Я отвела сонную и не слишком довольную подругу вглубь леса и дословно рассказала ей о том, что поведал мне Марсель.
– Как думаешь, это правда? – спросила я её мнения об услышанном от меня.
– Знаешь, Анна, я уже ничему не удивляюсь, – горько усмехнулась она и закурила. – Давай позвоним твоему чокнутому папаше? Он нам всё растолкует.
– Что если это просто уловка, чтобы вернуть меня домой?
– Звони! Не уснём же теперь...
Несмотря на поздний час, папа взял трубку. Ставить на громкую связь было опасно, поэтому Берта прилипла ухом рядом с со мной, чтобы слышать разговор.
– Анна? Господи, Анна! – завопил отец, а на его фоне я услышала рыдания мамы.
– Привет, пап! – еле сдерживаясь, чтобы не зареветь, поздоровалась я.
– Как ты? Марсель сообщил, что нашёл тебя!
– Я в порядке, папа! Марсель наговорил мне ужасные вещи про атомную станцию! Это правда?
Мы с Бертой затаили дыхание, чтобы не пропустить ни слова, сказанного Андре, ведь от этого зависели наши жизни.

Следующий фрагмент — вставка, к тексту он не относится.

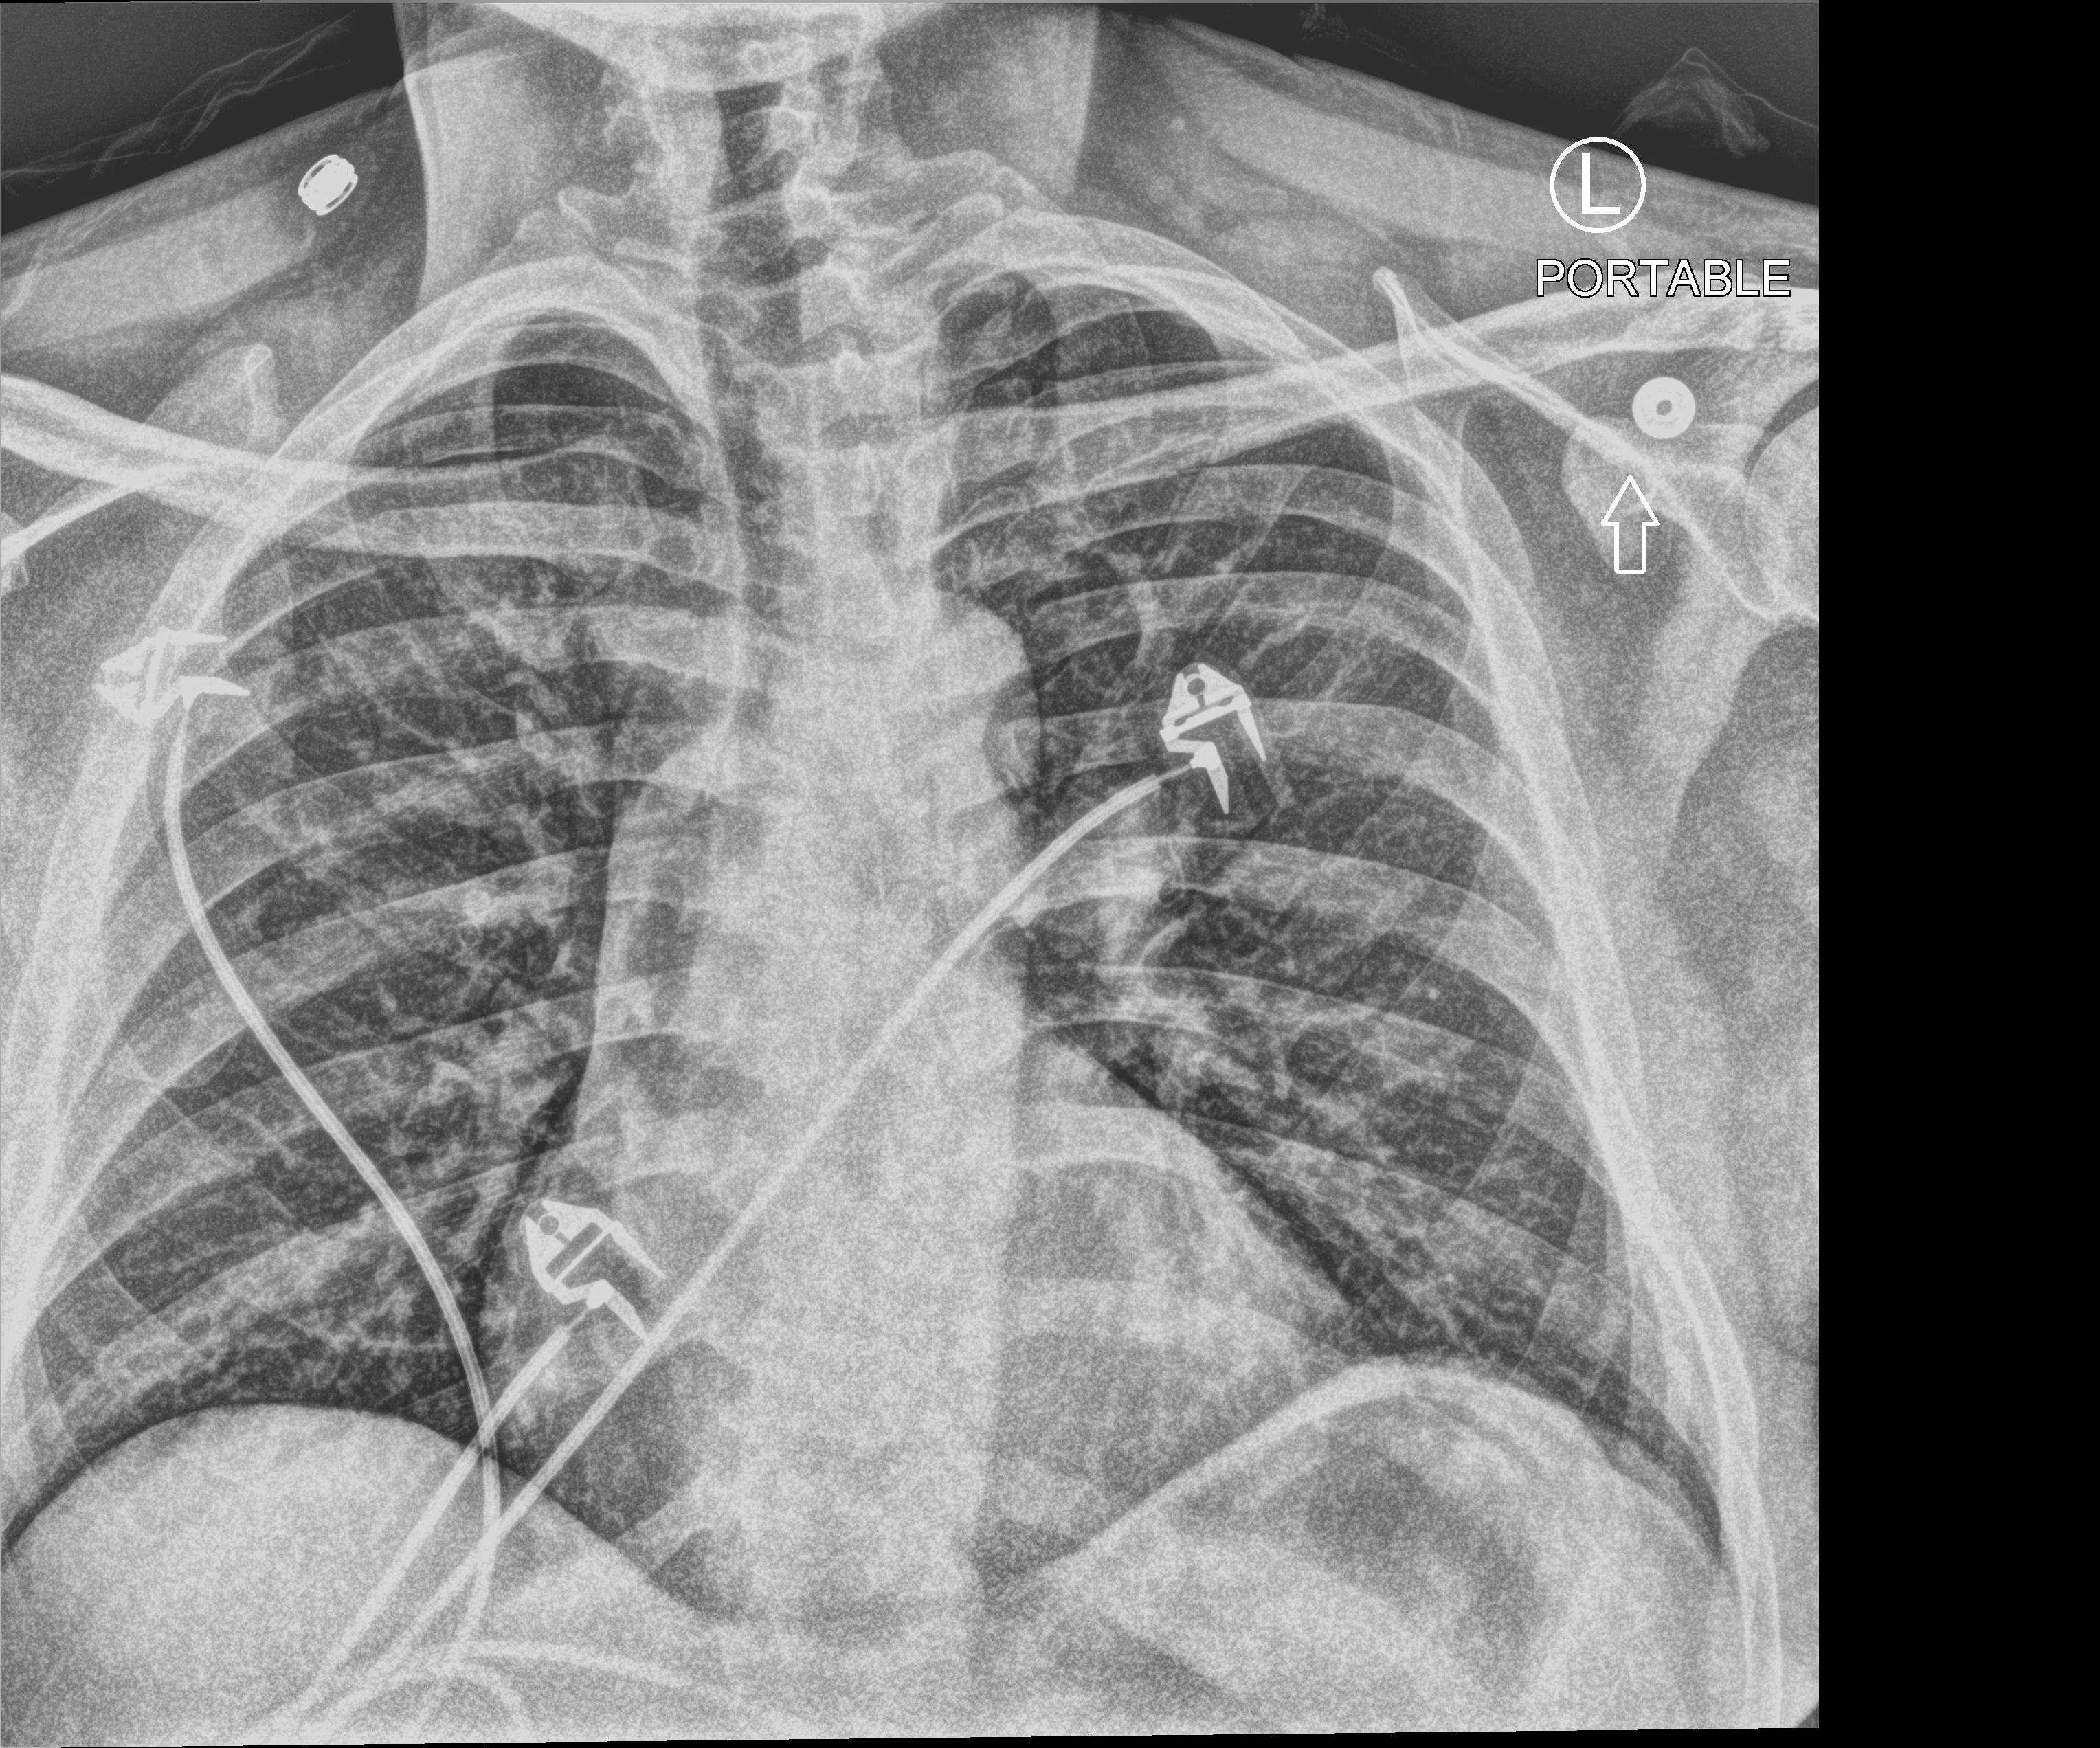
Portable chest radiograph; anteroposterior (AP) projection. Patient hospitalised with COVID-19; male, aged 18–59 years.
Hospital-stay facts (about this admission, not read from this image; timing relative to this image not recorded): admitted to intensive care during this hospital stay: no; mechanically ventilated during this hospital stay: no; COPD (admission record): no.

– Погоди, Анна, я выйду в коридор! – сказал отец. Чтобы мама не слышала нашего разговора, – догадалась я, и мне стало плохо. – Ты слушаешь меня, Анна? – через несколько секунд снова заговорил отец.
– Да.
– Я не могу рассказать тебе всего, мой телефон наверняка прослушивают берлессы, поэтому срочно, повторяю срочно, уезжайте как можно дальше от АЭС!
Значит, это правда. У меня затряслись руки. Я вся затряслась от бешенства и отчаяния.
– Папа, ты понимаешь масштабы этого шага? Ты должен это остановить! Я знаю, что ты можешь!
– Нет. Всё уже решено! Я тяну время ровно до тех пор, пока ты не будешь в безопасности.
– Это же массовое убийство людей! Чем тогда мы будем отличаться от берлессов? Или Гитлера? Папа, пожалуйста...
– Это война! Так нужно, Анна! Торопись, мы ждём тебя дома!
Не в силах совладать с собой, я разрыдалась от бессилия. Мой отец – бессердечное чудовище? Ну а кто же ещё?
Берта, которая всё прекрасно слышала, обняла меня за плечи и судорожно вздохнула. Она тоже плакала. Даже моя смелая и стойкая подруга понимала, что надвигается горе катастрофических масштабов.
– Я никуда не поеду! – твёрдо и решительно сказала я. – Тебе придётся убить меня тоже, папа! Вместе с жителями Северо-Боровинска, сепаратистами и их маленькими детьми, вместе с берлессами и нашими солдатами!
– Анна, умоляю! Просто сделай так, как я прошу! Хочешь поговорить с мамой?
Это был запрещённый приём! Я была уверена, что мама способна уговорить меня на что угодно.
– Я остаюсь в Кижах! Погибну на своей родине, от руки своего отца. Я люблю тебя, папочка! Пока!
Я закончила разговор, а потом вынула батарею из смартфона.
— Ты серьёзно, Анна? Останешься? — снова закуривая спросила Берта.
– Я не хочу возвращаться во Фрогию! Я разочарована в своей стране и своём отце! Они меня предали, Берта, понимаешь? Предали!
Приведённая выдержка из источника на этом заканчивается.